Pagina:
Per giungere a tali conclusioni, la Corte genovese ha rilevato:
– che, come risultava dalla CTU, le due canne fumarie (capo A) erano state regolarizzate rispettando il PRG della città di Carrara sia sotto il profilo della dispersione dei fumi (stante l’allungamento verso l’alto) che sotto quello della distanza (non prevista dalla normativa locale), per cui il fumo non poteva creare danno alla abitazione adiacente;
– che la successiva edificazione in aderenza da parte della attrice aveva fatto venir meno ogni danno in relazione al corpo di fabbrica posizionato dai convenuti sul confine (capo C), per cui andava riformata la pronuncia di risarcimento danni emessa dal Tribunale;
– che da uno dei titoli allegati dagli appellanti era emersa la proprietà comune del suolo in cui erano state interrate le tubazioni (capo L) per cui la collocazione posta in essere dagli appellanti convenuti rientrava nell’uso legittimo del bene comune ai sensi dell’art. 1102 cc.
3 Contro tale decisione (sempre limitatamente ai capi A, C ed L) ricorre per cassazione la R. sulla base di quattro motivi a cui resistono con controricorso i C. – F. .
La ricorrente ha depositato memoria ai sensi dell’art. 378 cpc.

Dettagli del problema:
Restituisci dalla pagina, senza alcuna modifica, il tratto che va da "3 Contro tale" fino a "controricorso i C. – F. .".

Voci elencate:
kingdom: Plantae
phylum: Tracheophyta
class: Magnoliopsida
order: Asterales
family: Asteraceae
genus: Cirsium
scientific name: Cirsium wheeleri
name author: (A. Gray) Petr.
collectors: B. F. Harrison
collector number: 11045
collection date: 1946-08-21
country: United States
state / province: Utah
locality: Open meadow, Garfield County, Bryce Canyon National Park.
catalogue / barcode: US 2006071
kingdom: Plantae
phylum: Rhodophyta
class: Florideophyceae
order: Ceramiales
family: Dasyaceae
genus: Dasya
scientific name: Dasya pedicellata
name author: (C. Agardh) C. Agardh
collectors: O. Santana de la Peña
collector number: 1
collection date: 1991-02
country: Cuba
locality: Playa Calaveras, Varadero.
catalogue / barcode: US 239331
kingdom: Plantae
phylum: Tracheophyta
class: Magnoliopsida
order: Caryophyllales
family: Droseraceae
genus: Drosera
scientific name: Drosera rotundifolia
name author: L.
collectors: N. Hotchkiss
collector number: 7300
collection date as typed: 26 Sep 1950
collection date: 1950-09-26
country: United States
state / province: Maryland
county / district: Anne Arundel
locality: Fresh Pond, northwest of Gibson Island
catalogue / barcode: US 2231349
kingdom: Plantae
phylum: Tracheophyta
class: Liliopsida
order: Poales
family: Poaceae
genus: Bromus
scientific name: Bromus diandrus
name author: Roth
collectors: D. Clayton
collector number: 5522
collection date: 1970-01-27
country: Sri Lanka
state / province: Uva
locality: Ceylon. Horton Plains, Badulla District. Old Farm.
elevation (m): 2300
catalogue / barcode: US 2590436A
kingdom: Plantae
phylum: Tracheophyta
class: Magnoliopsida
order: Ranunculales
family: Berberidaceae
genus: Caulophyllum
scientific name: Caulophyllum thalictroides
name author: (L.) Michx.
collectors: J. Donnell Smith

Risultato corretto:
3 Contro tale decisione (sempre limitatamente ai capi A, C ed L) ricorre per cassazione la R. sulla base di quattro motivi a cui resistono con controricorso i C. – F. .